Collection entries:
§ §

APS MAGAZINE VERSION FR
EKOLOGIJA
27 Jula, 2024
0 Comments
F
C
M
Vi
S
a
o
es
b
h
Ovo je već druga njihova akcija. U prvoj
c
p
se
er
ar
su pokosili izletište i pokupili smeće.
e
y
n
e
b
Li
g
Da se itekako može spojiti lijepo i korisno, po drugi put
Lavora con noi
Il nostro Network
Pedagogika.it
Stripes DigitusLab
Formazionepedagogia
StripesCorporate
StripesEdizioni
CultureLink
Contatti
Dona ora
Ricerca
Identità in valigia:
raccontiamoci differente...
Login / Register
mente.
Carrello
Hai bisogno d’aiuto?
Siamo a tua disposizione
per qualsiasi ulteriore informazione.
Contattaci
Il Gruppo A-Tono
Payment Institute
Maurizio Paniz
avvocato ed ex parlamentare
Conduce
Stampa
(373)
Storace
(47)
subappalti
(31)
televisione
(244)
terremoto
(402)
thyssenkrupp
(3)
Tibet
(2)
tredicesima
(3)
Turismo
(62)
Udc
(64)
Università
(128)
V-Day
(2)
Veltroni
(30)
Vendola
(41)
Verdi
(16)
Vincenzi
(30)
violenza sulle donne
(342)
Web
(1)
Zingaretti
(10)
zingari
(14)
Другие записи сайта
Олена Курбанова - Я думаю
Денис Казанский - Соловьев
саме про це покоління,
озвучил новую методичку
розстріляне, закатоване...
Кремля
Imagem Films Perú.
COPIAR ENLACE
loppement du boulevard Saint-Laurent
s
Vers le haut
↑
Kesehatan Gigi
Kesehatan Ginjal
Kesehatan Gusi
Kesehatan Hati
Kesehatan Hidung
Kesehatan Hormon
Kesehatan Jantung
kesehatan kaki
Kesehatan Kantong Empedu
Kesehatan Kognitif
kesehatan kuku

§ §

YOUR ASSIGNMENT:
Copy everything in the data from the first line down to the line that contains "Maurizio Paniz", including both of those lines.

ANSWER FOR THIS EXERCISE:
APS MAGAZINE VERSION FR
EKOLOGIJA
27 Jula, 2024
0 Comments
F
C
M
Vi
S
a
o
es
b
h
Ovo je već druga njihova akcija. U prvoj
c
p
se
er
ar
su pokosili izletište i pokupili smeće.
e
y
n
e
b
Li
g
Da se itekako može spojiti lijepo i korisno, po drugi put
Lavora con noi
Il nostro Network
Pedagogika.it
Stripes DigitusLab
Formazionepedagogia
StripesCorporate
StripesEdizioni
CultureLink
Contatti
Dona ora
Ricerca
Identità in valigia:
raccontiamoci differente...
Login / Register
mente.
Carrello
Hai bisogno d’aiuto?
Siamo a tua disposizione
per qualsiasi ulteriore informazione.
Contattaci
Il Gruppo A-Tono
Payment Institute
Maurizio Paniz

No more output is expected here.